Puste sklepy i astronomiczne ceny produktów. Koronawirus we Włoszech wywołuje panikę. Jest czwarta ofiara

Epidemia koronawirusa coraz bardziej rozszerza się na terenie północnych Włoch. Mieszkańcy zagrożonych regionów masowo ruszyli do sklepów, wykupując najpotrzebniejsze produkty spożywcze i higieniczne.

Włochy są obecnie największym skupiskiem koronawirusa na świecie poza Azją. Z każdym dniem rośnie liczba przypadków zakażenia koronawirusem. Na północy kraju zmarła już czwarta ofiara COVID-19. Czasowo zamykane są szkoły, odwołano także imprezy sportowe. Jak podaje tvn24.pl za włoskimi mediami, rozszerzająca się epidemia choroby wywołała nerwowe reakcje wśród mieszkańców włoskich miast i miasteczek, którzy masowo ruszyli do sklepów.

>>> Czy jesteśmy gotowi na walkę z koronawirusem? Światowe ryzyko dla zdrowia i gospodarki

Zobacz wideo

Koronawirus. Włosi wykupili ze sklepów produkty pierwszej potrzeby oraz artykuły dezynfekcyjne 

W niedzielę 23 lutego sklepy we Włoszech zostały otwarte o godz. 9., ale kolejki ustawiały się jeszcze przed ich otwarciami. Mieszkańcy Lombardii wykupowali wszystko, co się dało, skupiając się przede wszystkim na artykułach pierwszej potrzeby. Jak relacjonują pracownicy sklepów, nie byli w stanie uzupełniać półek.

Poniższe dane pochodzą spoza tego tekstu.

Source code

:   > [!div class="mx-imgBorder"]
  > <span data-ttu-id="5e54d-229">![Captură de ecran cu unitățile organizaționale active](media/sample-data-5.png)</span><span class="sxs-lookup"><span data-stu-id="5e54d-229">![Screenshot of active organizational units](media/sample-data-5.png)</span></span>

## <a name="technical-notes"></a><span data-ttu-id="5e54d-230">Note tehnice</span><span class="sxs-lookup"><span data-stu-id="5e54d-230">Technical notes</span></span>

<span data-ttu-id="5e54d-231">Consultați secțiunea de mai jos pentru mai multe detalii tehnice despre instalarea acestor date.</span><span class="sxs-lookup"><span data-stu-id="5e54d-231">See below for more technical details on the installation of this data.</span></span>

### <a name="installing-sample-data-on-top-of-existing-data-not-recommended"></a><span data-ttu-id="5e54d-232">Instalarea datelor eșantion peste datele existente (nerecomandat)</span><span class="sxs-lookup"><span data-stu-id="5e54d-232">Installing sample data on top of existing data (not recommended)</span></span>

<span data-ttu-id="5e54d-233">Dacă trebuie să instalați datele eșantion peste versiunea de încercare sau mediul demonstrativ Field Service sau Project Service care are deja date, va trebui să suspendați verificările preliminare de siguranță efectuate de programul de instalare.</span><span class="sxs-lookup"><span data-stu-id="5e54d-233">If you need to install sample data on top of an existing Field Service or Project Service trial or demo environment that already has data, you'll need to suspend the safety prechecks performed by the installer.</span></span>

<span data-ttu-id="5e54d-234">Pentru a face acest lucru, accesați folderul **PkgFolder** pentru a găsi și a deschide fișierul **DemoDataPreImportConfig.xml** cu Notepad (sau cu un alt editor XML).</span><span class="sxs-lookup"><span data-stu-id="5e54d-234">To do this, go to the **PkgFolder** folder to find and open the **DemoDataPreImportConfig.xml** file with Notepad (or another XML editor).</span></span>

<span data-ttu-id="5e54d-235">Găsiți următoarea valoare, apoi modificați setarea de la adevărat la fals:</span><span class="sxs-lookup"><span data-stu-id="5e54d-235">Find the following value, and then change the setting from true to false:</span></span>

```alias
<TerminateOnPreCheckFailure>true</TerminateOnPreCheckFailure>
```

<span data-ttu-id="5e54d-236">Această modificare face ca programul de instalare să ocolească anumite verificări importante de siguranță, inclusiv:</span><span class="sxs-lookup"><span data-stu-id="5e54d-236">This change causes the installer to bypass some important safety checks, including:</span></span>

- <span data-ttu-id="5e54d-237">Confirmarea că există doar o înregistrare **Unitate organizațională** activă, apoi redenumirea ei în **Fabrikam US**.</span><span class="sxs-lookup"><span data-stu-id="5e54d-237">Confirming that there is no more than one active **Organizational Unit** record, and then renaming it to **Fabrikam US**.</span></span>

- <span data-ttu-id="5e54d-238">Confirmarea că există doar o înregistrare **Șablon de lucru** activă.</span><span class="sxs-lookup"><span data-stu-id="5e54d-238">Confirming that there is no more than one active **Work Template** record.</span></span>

W obawie przed rozszerzającą się epidemią ludzie zaczęli też masowo kupować środki dezynfekujące do rąk i maseczki ochronne, przez co powoli zaczyna ich brakować na rynku. Wzrost popytu na tego typu produkty spowodował, że znacznie wzrosły ich ceny. Działacze konsumenckiego stowarzyszenia Codacons sprawdzili, że w internecie płyn do dezynfekcji rąk kosztuje 22 euro, choć standardowo jego cena to zaledwie 3 euro. Maseczki ochronne wyceniane na 10 centów kosztują już 1,89 euro. O gwałtownym wzroście cen została poinformowana włoska prokuratura. 

Koronawirus coraz większym zagrożeniem we Włoszech 

Epidemia koronawirusa rozszerza się na Półwyspie Apenińskim od kilku dni. Na razie we Włoszech zmarły cztery osoby. Jak podawaliśmy w niedzielę, do 203 wzrosła liczba zarażonych. Jak poinformował szef Obrony Cywilnej Włoch Angelo Borrelli, najwięcej zarażonych jest na północy kraju. W Lombardii - 80 chorych, w Wenecji Euganejskiej - 24, w Piemoncie - 6, w Emili- Romanii - 9. W stołecznym Lacjum - dwie, które przebywają w szpitalu Spallanzani w Rzymie. 10 gmin zostało objętych kwarantanną. Główny Inspektorat Sanitarny odradza wyjazdy do północnych regionów Włoch.